Your task |
All of the data should be restated word for word.

= Beginning of Section =

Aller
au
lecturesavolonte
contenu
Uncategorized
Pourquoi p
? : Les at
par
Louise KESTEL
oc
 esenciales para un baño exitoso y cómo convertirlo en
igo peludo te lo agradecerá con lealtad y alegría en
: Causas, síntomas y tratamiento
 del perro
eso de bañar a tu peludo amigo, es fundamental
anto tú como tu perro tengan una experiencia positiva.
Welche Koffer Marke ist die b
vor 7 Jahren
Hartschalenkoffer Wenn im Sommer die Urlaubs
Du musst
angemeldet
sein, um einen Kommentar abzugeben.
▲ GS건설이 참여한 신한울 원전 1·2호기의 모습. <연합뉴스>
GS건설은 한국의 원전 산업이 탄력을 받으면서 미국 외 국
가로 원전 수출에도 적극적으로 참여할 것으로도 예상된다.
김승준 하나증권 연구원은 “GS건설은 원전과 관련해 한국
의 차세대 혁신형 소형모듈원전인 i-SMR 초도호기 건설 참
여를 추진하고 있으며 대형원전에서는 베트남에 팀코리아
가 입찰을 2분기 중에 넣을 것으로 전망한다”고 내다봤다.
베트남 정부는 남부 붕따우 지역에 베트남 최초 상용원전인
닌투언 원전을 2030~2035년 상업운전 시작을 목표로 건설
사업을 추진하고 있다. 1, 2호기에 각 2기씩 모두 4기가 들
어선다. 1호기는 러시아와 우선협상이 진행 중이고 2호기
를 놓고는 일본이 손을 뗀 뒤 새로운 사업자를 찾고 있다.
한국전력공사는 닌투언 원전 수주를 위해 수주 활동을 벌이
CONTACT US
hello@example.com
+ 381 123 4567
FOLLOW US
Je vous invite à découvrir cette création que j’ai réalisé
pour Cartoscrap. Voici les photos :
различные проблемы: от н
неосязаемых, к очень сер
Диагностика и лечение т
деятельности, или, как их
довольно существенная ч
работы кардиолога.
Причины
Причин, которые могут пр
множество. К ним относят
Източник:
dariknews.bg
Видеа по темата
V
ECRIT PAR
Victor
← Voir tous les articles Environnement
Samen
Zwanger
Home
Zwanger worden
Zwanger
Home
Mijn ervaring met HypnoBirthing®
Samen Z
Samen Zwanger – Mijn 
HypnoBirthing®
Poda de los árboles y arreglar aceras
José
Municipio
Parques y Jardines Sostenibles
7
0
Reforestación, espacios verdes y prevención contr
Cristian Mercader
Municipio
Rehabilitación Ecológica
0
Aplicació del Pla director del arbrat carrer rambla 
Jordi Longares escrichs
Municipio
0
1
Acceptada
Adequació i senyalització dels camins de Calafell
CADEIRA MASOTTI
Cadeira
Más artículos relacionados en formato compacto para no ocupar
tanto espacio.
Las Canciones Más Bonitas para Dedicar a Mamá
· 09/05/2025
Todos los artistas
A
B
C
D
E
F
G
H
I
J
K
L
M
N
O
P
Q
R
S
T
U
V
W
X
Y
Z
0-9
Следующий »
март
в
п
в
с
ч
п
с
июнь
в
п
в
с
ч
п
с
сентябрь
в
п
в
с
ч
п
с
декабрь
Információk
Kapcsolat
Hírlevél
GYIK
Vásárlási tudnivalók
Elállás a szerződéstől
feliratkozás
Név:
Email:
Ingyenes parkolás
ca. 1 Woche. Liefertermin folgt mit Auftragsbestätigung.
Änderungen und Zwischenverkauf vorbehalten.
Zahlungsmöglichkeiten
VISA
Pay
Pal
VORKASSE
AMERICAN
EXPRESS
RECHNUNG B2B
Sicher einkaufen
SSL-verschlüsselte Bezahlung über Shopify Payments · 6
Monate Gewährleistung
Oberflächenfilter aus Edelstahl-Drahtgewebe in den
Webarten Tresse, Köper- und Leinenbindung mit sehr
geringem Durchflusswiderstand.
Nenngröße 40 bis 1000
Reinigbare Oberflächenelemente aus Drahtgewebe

= End of Section =

Task answer |
Aller
au
lecturesavolonte
contenu
Uncategorized
Pourquoi p
? : Les at
par
Louise KESTEL
oc
 esenciales para un baño exitoso y cómo convertirlo en
igo peludo te lo agradecerá con lealtad y alegría en
: Causas, síntomas y tratamiento
 del perro
eso de bañar a tu peludo amigo, es fundamental
anto tú como tu perro tengan una experiencia positiva.
Welche Koffer Marke ist die b
vor 7 Jahren
Hartschalenkoffer Wenn im Sommer die Urlaubs
Du musst
angemeldet
sein, um einen Kommentar abzugeben.
▲ GS건설이 참여한 신한울 원전 1·2호기의 모습. <연합뉴스>
GS건설은 한국의 원전 산업이 탄력을 받으면서 미국 외 국
가로 원전 수출에도 적극적으로 참여할 것으로도 예상된다.
김승준 하나증권 연구원은 “GS건설은 원전과 관련해 한국
의 차세대 혁신형 소형모듈원전인 i-SMR 초도호기 건설 참
여를 추진하고 있으며 대형원전에서는 베트남에 팀코리아
가 입찰을 2분기 중에 넣을 것으로 전망한다”고 내다봤다.
베트남 정부는 남부 붕따우 지역에 베트남 최초 상용원전인
닌투언 원전을 2030~2035년 상업운전 시작을 목표로 건설
사업을 추진하고 있다. 1, 2호기에 각 2기씩 모두 4기가 들
어선다. 1호기는 러시아와 우선협상이 진행 중이고 2호기
를 놓고는 일본이 손을 뗀 뒤 새로운 사업자를 찾고 있다.
한국전력공사는 닌투언 원전 수주를 위해 수주 활동을 벌이
CONTACT US
hello@example.com
+ 381 123 4567
FOLLOW US
Je vous invite à découvrir cette création que j’ai réalisé
pour Cartoscrap. Voici les photos :
различные проблемы: от н
неосязаемых, к очень сер
Диагностика и лечение т
деятельности, или, как их
довольно существенная ч
работы кардиолога.
Причины
Причин, которые могут пр
множество. К ним относят
Източник:
dariknews.bg
Видеа по темата
V
ECRIT PAR
Victor
← Voir tous les articles Environnement
Samen
Zwanger
Home
Zwanger worden
Zwanger
Home
Mijn ervaring met HypnoBirthing®
Samen Z
Samen Zwanger – Mijn 
HypnoBirthing®
Poda de los árboles y arreglar aceras
José
Municipio
Parques y Jardines Sostenibles
7
0
Reforestación, espacios verdes y prevención contr
Cristian Mercader
Municipio
Rehabilitación Ecológica
0
Aplicació del Pla director del arbrat carrer rambla 
Jordi Longares escrichs
Municipio
0
1
Acceptada
Adequació i senyalització dels camins de Calafell
CADEIRA MASOTTI
Cadeira
Más artículos relacionados en formato compacto para no ocupar
tanto espacio.
Las Canciones Más Bonitas para Dedicar a Mamá
· 09/05/2025
Todos los artistas
A
B
C
D
E
F
G
H
I
J
K
L
M
N
O
P
Q
R
S
T
U
V
W
X
Y
Z
0-9
Следующий »
март
в
п
в
с
ч
п
с
июнь
в
п
в
с
ч
п
с
сентябрь
в
п
в
с
ч
п
с
декабрь
Információk
Kapcsolat
Hírlevél
GYIK
Vásárlási tudnivalók
Elállás a szerződéstől
feliratkozás
Név:
Email:
Ingyenes parkolás
ca. 1 Woche. Liefertermin folgt mit Auftragsbestätigung.
Änderungen und Zwischenverkauf vorbehalten.
Zahlungsmöglichkeiten
VISA
Pay
Pal
VORKASSE
AMERICAN
EXPRESS
RECHNUNG B2B
Sicher einkaufen
SSL-verschlüsselte Bezahlung über Shopify Payments · 6
Monate Gewährleistung
Oberflächenfilter aus Edelstahl-Drahtgewebe in den
Webarten Tresse, Köper- und Leinenbindung mit sehr
geringem Durchflusswiderstand.
Nenngröße 40 bis 1000
Reinigbare Oberflächenelemente aus Drahtgewebe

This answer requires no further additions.